EXERCISE PROMPT:
The reply must repeat the listing below exactly and carry none of its pictures.
**** AVAILABLE DATA ****
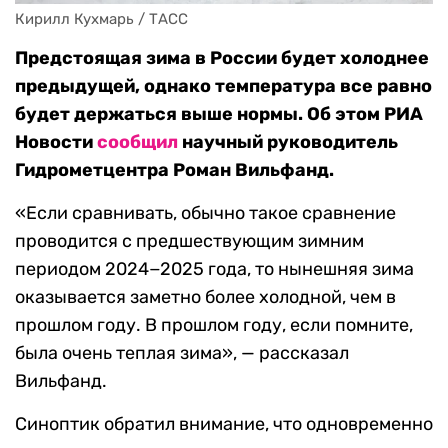
Кирилл Кухмарь / ТАСС
Предстоящая зима в России будет холоднее
предыдущей, однако температура все равно
будет держаться выше нормы. Об этом РИА
Новости
сообщил
научный руководитель
Гидрометцентра Роман Вильфанд.
«Если сравнивать, обычно такое сравнение
проводится с предшествующим зимним
периодом 2024−2025 года, то нынешняя зима
оказывается заметно более холодной, чем в
прошлом году. В прошлом году, если помните,
была очень теплая зима», — рассказал
Вильфанд.
Синоптик обратил внимание, что одновременно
****
COMPLETED EXERCISE:
Кирилл Кухмарь / ТАСС
Предстоящая зима в России будет холоднее
предыдущей, однако температура все равно
будет держаться выше нормы. Об этом РИА
Новости
сообщил
научный руководитель
Гидрометцентра Роман Вильфанд.
«Если сравнивать, обычно такое сравнение
проводится с предшествующим зимним
периодом 2024−2025 года, то нынешняя зима
оказывается заметно более холодной, чем в
прошлом году. В прошлом году, если помните,
была очень теплая зима», — рассказал
Вильфанд.
Синоптик обратил внимание, что одновременно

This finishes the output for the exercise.